_RECORDS FOR THE TASK_

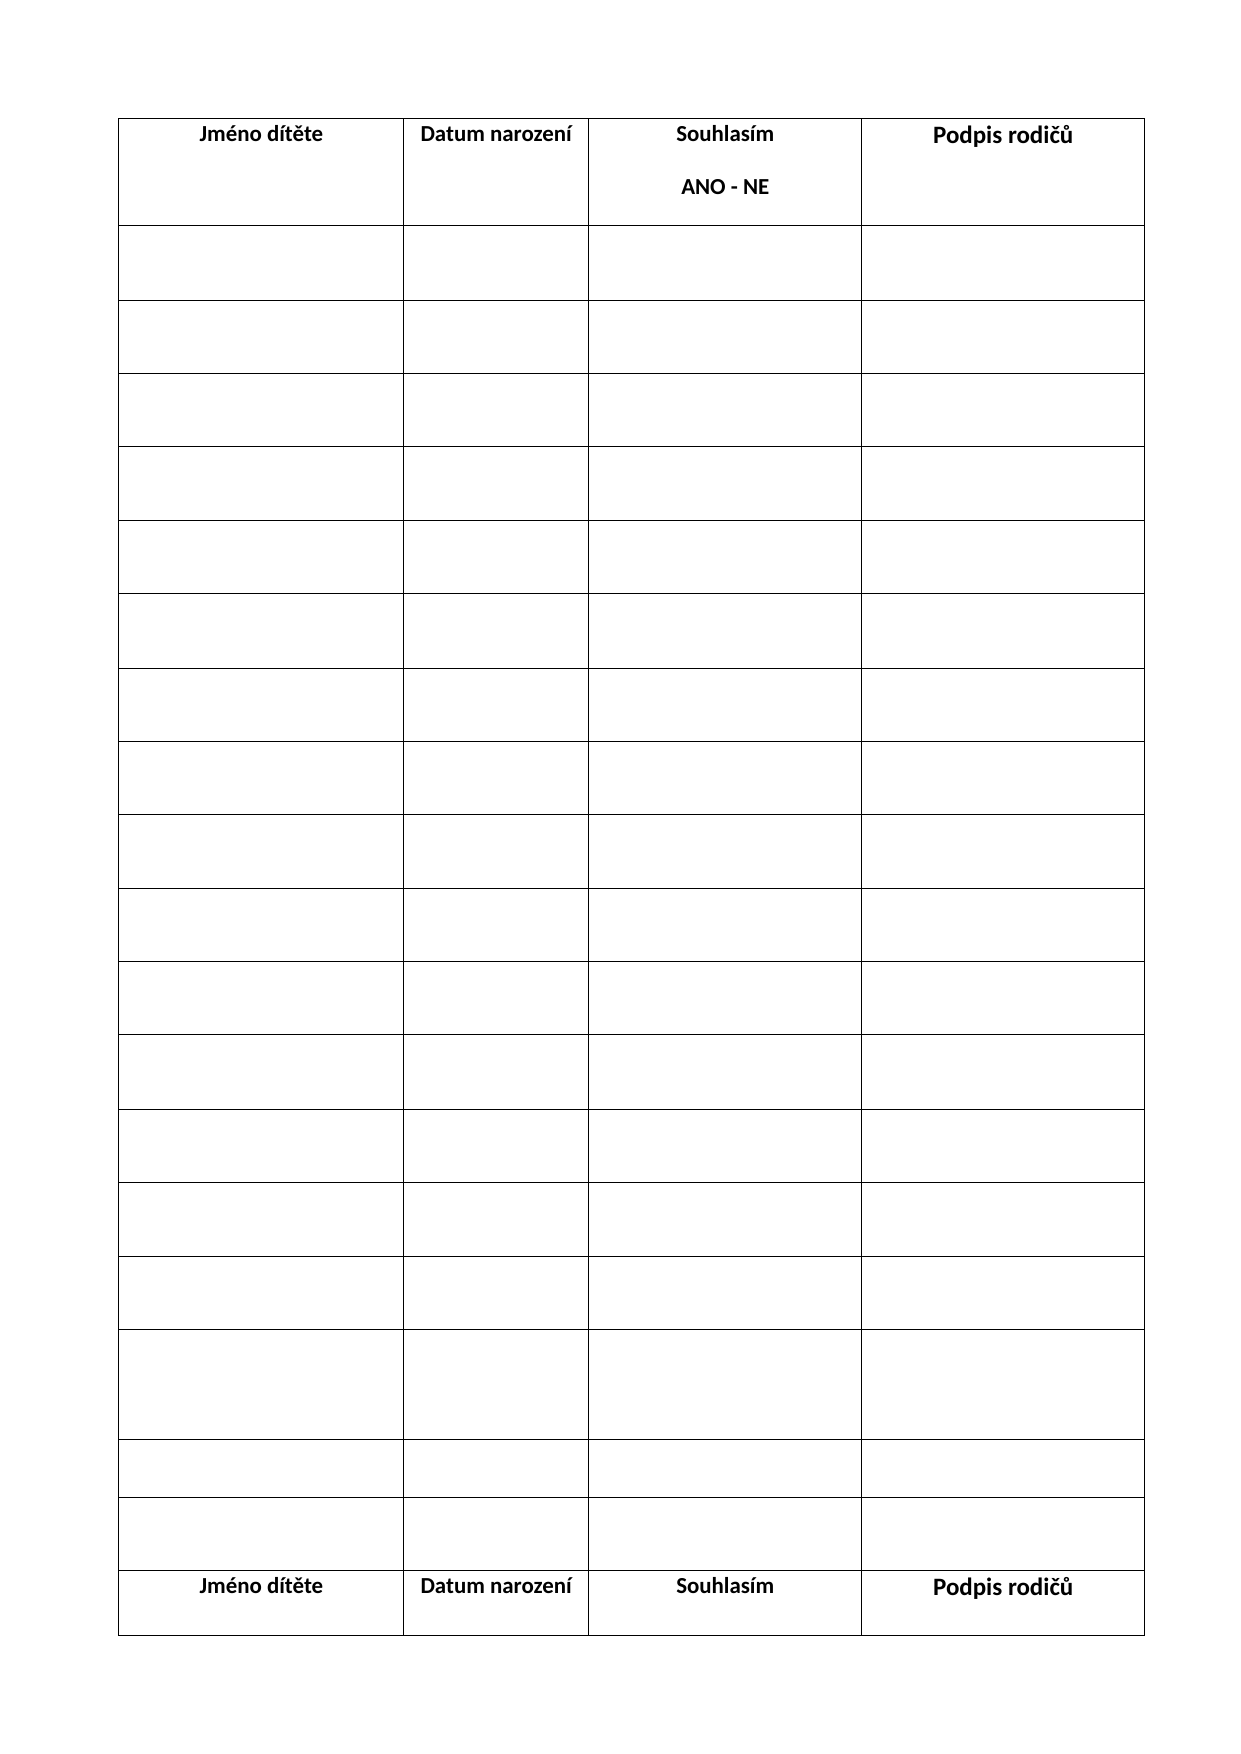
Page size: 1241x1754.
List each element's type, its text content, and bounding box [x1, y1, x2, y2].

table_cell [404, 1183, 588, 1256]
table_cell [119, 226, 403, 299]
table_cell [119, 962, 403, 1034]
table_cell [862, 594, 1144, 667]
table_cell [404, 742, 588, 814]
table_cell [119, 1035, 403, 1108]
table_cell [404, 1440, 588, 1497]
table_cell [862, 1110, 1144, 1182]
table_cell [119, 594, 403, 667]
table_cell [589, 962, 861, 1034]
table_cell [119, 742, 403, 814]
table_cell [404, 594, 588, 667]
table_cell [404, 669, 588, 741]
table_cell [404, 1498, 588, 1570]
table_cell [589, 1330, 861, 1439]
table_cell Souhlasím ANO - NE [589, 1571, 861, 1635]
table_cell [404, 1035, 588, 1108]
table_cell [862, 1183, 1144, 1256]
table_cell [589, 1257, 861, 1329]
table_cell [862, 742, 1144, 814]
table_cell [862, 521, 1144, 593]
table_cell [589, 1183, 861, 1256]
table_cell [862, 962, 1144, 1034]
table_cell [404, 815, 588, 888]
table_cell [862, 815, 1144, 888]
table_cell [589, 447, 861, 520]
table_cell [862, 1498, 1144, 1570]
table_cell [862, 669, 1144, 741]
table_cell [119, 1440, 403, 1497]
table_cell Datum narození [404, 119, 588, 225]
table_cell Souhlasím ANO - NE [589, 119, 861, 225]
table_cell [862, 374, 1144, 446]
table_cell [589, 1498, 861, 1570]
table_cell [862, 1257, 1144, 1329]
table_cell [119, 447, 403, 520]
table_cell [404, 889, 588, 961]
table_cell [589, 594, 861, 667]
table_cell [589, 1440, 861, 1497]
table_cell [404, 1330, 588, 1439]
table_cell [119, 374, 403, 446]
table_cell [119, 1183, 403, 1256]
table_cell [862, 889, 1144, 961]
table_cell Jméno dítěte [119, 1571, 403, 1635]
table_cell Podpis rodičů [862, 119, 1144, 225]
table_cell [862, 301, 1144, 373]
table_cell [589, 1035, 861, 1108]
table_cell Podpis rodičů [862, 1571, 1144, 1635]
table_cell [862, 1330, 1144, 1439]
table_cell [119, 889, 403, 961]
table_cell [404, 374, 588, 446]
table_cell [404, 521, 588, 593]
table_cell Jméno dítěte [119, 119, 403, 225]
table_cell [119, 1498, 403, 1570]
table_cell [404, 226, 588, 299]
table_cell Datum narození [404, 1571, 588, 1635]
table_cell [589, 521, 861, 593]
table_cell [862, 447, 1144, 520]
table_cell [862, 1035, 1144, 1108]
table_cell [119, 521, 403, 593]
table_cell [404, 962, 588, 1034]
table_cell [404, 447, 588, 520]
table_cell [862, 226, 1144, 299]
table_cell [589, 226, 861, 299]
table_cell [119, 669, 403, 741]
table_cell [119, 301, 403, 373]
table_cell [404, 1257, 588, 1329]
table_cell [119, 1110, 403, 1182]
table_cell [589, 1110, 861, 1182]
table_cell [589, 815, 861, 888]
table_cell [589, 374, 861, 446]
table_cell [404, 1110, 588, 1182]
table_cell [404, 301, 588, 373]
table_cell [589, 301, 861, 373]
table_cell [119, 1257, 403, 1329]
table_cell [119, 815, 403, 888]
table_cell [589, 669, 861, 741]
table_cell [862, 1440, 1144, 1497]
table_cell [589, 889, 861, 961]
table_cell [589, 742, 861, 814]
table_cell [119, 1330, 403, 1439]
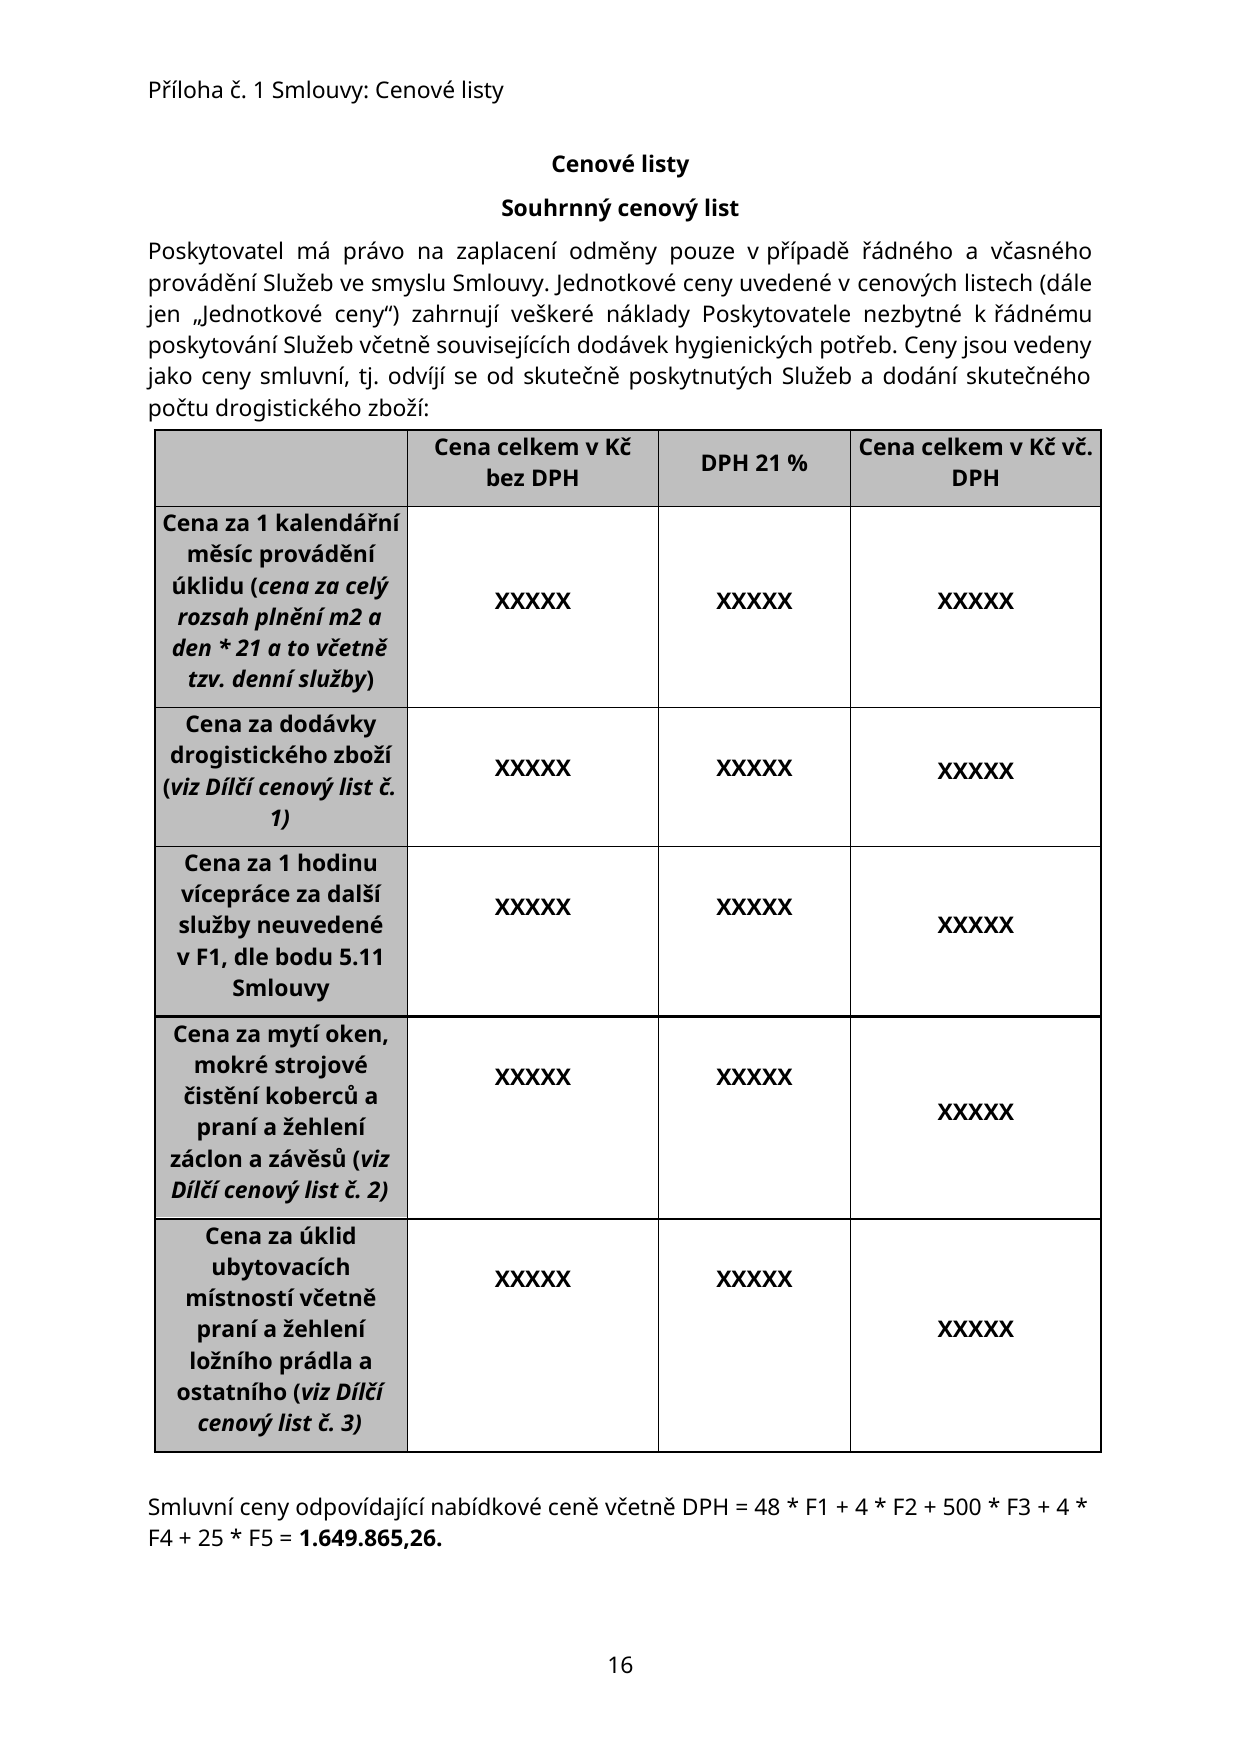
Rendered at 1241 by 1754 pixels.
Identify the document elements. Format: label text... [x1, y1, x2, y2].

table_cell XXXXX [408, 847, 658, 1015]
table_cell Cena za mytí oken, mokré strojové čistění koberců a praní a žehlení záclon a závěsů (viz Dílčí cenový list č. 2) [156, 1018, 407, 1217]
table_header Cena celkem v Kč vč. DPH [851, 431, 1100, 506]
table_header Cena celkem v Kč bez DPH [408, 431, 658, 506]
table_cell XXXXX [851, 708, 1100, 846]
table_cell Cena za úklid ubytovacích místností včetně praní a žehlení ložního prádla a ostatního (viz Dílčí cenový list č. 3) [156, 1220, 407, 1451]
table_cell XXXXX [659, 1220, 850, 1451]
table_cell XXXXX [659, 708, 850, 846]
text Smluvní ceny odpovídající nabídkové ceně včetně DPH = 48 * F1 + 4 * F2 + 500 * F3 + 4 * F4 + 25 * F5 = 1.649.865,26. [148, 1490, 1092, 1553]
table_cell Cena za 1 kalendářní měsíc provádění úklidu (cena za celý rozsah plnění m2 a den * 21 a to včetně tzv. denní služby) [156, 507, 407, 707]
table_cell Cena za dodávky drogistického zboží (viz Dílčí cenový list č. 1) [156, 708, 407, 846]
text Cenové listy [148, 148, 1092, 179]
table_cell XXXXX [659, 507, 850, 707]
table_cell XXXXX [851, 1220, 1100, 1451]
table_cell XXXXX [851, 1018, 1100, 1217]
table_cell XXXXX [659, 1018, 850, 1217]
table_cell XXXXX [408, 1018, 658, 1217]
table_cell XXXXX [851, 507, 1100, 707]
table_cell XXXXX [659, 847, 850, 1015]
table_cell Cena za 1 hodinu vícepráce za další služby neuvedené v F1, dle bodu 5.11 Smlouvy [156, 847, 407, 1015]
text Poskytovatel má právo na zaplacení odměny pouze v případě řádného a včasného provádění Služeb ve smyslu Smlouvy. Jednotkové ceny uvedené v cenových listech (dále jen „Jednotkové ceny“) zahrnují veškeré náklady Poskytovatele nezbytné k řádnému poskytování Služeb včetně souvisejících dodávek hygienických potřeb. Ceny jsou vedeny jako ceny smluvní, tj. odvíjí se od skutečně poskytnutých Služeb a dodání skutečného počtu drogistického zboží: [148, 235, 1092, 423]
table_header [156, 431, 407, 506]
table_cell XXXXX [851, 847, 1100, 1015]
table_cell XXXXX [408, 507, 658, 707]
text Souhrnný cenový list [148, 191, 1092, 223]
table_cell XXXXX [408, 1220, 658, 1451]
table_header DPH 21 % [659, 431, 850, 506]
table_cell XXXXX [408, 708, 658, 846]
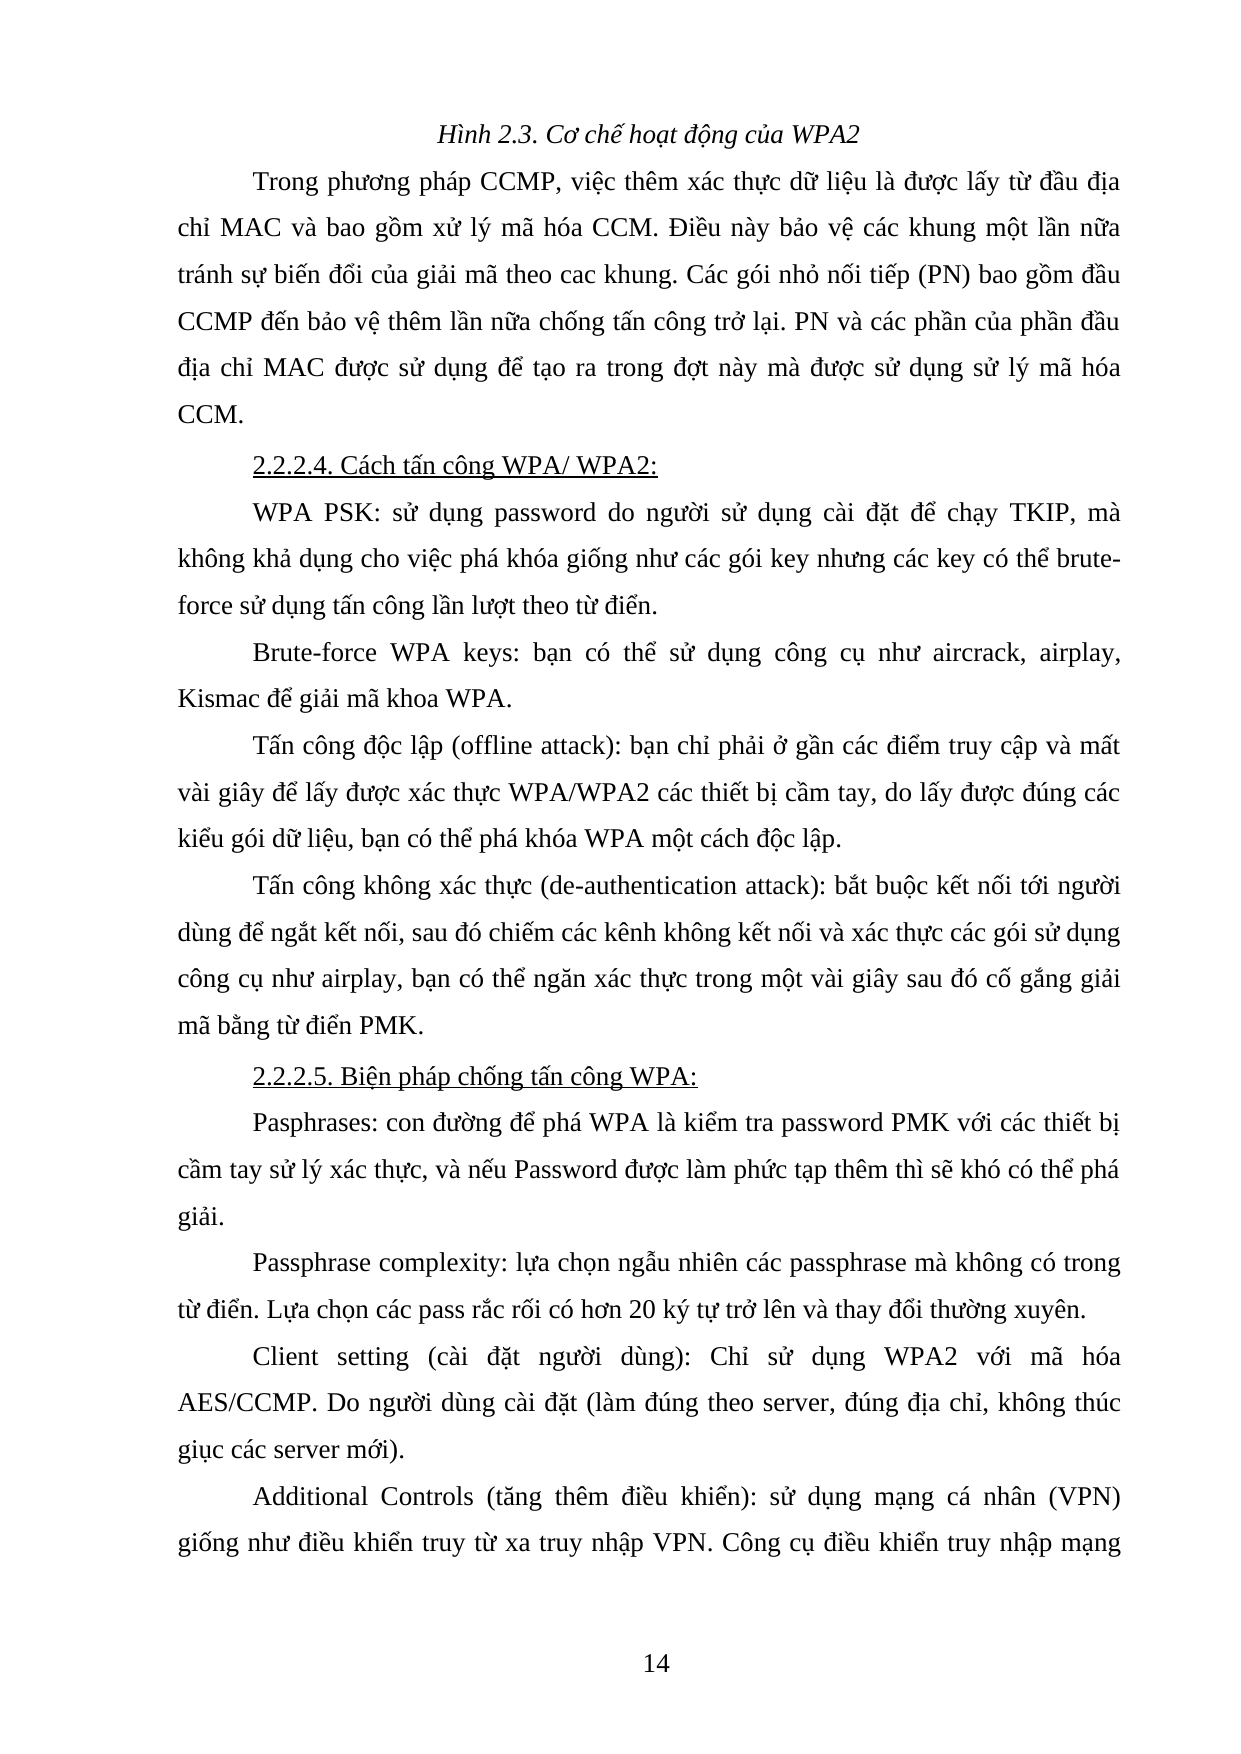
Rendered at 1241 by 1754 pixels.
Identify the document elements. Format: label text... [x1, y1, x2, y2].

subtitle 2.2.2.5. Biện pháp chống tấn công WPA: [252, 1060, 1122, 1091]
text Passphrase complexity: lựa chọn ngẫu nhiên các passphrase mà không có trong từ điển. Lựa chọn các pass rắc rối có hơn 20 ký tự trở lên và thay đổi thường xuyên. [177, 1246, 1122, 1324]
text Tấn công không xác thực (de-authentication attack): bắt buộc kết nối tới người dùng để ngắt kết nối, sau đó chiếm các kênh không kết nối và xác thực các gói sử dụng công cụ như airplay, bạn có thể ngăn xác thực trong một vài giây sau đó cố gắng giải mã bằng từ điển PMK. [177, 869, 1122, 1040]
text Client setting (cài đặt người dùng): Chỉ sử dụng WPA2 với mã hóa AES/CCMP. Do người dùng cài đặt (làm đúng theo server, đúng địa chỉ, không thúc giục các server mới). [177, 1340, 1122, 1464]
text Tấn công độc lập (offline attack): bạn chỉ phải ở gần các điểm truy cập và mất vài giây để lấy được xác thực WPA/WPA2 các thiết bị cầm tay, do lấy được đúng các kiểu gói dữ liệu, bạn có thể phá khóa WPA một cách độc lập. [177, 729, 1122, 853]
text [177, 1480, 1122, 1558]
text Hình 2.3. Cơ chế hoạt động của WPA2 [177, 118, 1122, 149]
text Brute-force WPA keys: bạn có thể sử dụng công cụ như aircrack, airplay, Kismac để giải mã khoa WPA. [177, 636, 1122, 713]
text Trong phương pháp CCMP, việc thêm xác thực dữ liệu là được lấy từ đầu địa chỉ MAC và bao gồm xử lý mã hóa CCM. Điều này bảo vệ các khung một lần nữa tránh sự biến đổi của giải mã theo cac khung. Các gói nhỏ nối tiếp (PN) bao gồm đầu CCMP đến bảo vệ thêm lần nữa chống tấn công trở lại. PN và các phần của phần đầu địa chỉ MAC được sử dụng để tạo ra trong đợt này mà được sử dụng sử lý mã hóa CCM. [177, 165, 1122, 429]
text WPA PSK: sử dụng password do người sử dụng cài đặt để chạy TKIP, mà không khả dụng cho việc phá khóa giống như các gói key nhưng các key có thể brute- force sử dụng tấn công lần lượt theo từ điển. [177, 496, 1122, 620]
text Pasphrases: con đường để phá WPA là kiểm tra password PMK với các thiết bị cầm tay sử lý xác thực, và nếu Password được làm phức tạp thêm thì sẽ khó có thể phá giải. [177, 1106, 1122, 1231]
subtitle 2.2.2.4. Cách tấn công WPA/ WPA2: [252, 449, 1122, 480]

_WHAT THE TASK REQUIRES_
Scanning the listing, tally the lines with "password" in them and state the number by itself.

_OUTPUT OF THE EXERCISE_
2